There are plenty tutorials out there about how to install hadoop in single node mode, or in pseudo multi-node, or how to set up your home computers to run a cluster. But why not going for the real thing and unleash the power of the cluster using aws machines?
It turns out that you can setup a cluster of over ten machines on amazon, and if you keep you experiment for a weekend, it will not cost you more than a few tens of bucks. Furthermore, it is an excellent opportunity to play with aws vpc's (virtual private clouds) and a fully distributed hadoop installation. So here we go.
We are going to create a vpc network with a gateway node and a number of node on a private subnet.
First off, we need two keys for the credentials. Let's call them ec2-hadoop and hadoop, respectively for the gateway key credential, and for the private subnet node credentials.
Then, let's create a virtual private cloud on amazon.
We choose for a virtual private cloud with two subnets, one public and one private.
We are going to place the gateway on the public subnet, while the hadoop cluster of machine will be located on the private subnet.
The subnets have a 8bit iprange.
The public subnet is configured on 10.0.0.0/24 (which means ips like 10.0.0.x, for a total of 255 addresses)
The private subnet is configured on 10.0.1.0/24 (which means ips like 10.0.1.x , for a total of 255 addresses)
Completed! We have our vpc.
As part of this automatic configuration, aws will provide a public elastic ip for us to connect to, and will automatically start 1 instance which is going to be used as gateway and NAT.
Switching from the VPC to the EC2 dashboard: we do see one instance running (and its ebs volume) the keypairs and the elastic IP. So far so good. :)
A quick check on the EC2 gateway machine. You can see the address is in the 10.0.0.0/24 range - the private ip address of the gateway is 10.0.0.223.
It's time to spawn some nodes for the cluster! Select the Ubuntu 12.04 LTS 64bit image.
We need specialized security groups for the VPC. Those groups are separated from the standalone EC2 groups.

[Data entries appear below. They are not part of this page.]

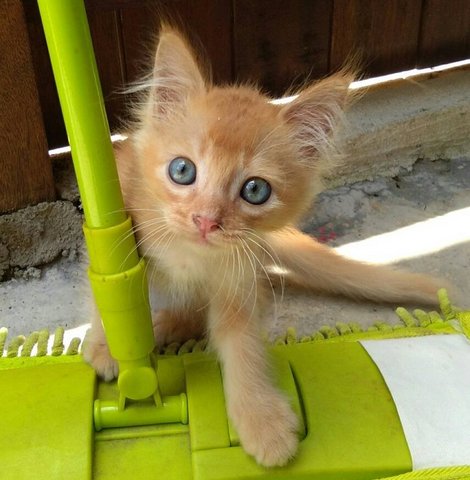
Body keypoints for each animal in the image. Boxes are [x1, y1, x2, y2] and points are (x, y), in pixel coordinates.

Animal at [83, 25, 444, 464]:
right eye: (182, 170)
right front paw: (107, 345)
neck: (191, 255)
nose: (206, 220)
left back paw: (165, 324)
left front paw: (260, 418)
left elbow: (243, 345)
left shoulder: (239, 280)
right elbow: (110, 287)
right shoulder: (120, 209)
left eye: (255, 190)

First let's create a security group for the hadoop nodes on the private subnet. Let's call it the "hadoop" security group
Let's use the defaul vpc security group for the gateway.
"hadoop" security group, means that all the hadoop nodes will be open for inbound and outbound on all ports/interfaces. Only among each other though. This is good since we are in a trusted zone and hadoop opens up many ports.
Let's open up incoming port 22 from anywhere (0.0.0.0/0), for ssh access on the gateway node.
Then, make sure that the two vpc security groups can talk between each other. so all intra-cluster communications are allowed.
Time to spawn the hadoop nodes. Again select the image (ubuntu 12 64bit)
Select ubuntu 12.04 LTS 64bit
Thereafter go ahead and pick as many machines as you can afford :p
By default you would get an ephimeral disk. In this setup, This disk is removed and replaced with a ECB disk.
All ready. Launch and wait for the hadoop nodes in your virtual cluster to be instantiated and provisioned.
Make sure that the gateway accept incoming connections on all port from the hadoop cluster ports.